To-do item:
How many lines of text in the rows below contain the word "пришлось"? Reply with the number alone.

- Opening Delimiter -

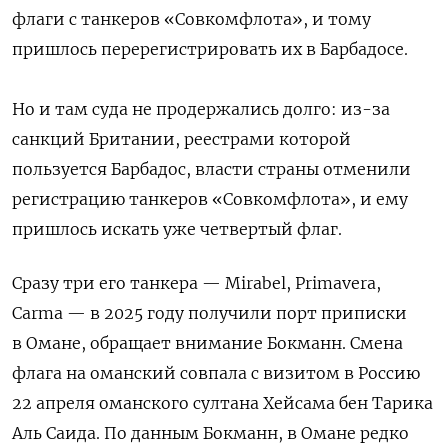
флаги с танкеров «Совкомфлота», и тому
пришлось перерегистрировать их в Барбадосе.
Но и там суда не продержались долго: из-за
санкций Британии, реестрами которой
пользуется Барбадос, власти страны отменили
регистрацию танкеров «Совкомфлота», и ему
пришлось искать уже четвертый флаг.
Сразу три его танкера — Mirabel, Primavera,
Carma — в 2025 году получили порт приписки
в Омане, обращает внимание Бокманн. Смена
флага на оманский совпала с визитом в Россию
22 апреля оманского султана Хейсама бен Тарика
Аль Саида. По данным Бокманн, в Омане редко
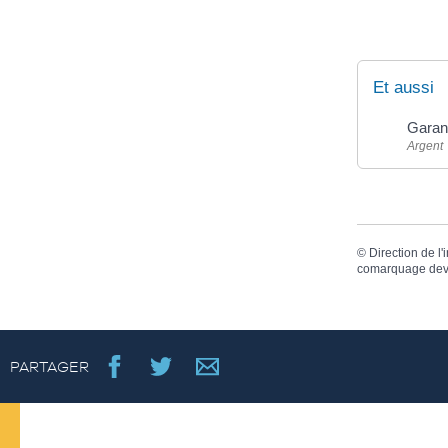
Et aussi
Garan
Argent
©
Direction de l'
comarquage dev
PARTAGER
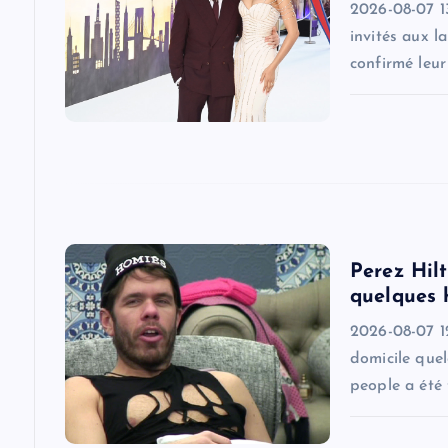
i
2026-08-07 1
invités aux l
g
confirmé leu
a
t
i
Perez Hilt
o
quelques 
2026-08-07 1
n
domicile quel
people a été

- Closing Delimiter -

Answer box:
2